Aniceta Reyes died in 1969 without her estate being settled. Thereafter, her husband
Alejandro also died. In 1977, Lourdes Dorotheo filed a special proceeding for the
probate of Alejandro’s last will and testament. The children of spouses filed
their opposition. The RTC ruled that Lourdes being not the wife of Alejandro the will
is intrinsically void; the oppositors are the only heir entitled to the
estate.
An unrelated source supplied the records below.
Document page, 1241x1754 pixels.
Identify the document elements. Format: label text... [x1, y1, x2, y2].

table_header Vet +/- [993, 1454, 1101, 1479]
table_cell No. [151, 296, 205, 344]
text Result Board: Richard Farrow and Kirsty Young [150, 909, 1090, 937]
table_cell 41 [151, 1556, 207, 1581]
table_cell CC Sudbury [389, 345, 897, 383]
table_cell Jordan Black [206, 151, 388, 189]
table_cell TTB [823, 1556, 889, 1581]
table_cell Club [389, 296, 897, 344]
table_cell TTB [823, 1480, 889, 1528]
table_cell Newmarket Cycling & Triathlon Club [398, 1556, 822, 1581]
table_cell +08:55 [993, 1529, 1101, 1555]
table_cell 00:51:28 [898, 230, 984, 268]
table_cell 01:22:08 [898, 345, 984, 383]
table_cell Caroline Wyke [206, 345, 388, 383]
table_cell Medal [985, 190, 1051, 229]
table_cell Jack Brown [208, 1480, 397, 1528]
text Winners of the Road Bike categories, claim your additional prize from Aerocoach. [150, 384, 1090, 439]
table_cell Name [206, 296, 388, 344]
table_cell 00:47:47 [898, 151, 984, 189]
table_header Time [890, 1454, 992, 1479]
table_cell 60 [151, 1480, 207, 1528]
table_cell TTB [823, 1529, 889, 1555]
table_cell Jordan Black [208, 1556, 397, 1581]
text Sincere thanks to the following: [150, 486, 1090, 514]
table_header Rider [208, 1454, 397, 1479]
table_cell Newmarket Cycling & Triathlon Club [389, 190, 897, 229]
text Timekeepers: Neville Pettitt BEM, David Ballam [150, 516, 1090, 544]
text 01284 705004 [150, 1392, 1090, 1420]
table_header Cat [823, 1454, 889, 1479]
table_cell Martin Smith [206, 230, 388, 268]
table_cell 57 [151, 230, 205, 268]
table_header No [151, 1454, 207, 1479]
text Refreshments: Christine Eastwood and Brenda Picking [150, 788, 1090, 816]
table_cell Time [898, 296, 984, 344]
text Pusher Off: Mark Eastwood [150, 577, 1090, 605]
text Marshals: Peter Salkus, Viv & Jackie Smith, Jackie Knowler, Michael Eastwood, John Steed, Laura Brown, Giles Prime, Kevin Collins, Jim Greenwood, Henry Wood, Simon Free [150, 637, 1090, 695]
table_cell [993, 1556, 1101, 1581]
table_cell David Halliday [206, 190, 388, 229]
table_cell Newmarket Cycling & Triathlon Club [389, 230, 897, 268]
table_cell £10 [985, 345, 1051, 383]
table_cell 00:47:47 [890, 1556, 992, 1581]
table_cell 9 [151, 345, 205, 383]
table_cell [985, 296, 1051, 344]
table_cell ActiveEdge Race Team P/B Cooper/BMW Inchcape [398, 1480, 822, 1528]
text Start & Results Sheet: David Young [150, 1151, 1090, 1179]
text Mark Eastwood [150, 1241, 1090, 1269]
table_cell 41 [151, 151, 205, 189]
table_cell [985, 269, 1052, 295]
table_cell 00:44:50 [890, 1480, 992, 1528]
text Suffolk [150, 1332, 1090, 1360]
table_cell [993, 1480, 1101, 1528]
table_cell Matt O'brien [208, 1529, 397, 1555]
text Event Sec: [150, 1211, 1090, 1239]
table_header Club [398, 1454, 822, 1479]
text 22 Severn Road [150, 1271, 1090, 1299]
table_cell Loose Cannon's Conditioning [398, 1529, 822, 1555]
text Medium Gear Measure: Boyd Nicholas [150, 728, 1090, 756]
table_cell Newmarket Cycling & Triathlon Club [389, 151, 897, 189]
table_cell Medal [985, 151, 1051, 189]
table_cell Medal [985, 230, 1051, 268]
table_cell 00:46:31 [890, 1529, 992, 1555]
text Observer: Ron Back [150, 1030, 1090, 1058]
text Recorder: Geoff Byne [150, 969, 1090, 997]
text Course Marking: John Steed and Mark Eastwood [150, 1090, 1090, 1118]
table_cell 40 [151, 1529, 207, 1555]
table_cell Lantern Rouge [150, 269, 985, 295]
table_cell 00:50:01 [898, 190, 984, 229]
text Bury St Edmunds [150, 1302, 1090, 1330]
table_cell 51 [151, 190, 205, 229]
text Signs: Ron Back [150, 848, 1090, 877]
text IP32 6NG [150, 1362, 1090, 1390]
Lourdes filed a Motion for Consideration arguing that she is entitled to some
compensation since she took care of Alejandro prior to his death although they were
not legally married to each other. This was denied by the trial court. The CA
dismissed her appeal for her failure to wile the same within the extended period.

ISSUE:

May a last will and testament admitted to probate but declared intrinsically void in
an order that has become final and executor still be given effect?

RULING:

No. A final and executor decision or order can no longer be disturbed or reopened no
matter how erroneous it may be.

The Supreme Court ruled that the will of Alejandro was extrinsically valid but
the intrinsic provisions thereof are void. Alejandro gave all the property to the
concubine. Such is invalid because one cannot dispose what he does not own. In this
case, the whole property is the conjugal property of Alejandro and Aniceta. Such has
become final and executor. The only instance where a party interested in probate
proceeding may have a final liquidation set aside is when he is left out by reason of
circumstances beyond his control or through mistake or inadvertence not imputable
to negligence with circumstances do not concur herein.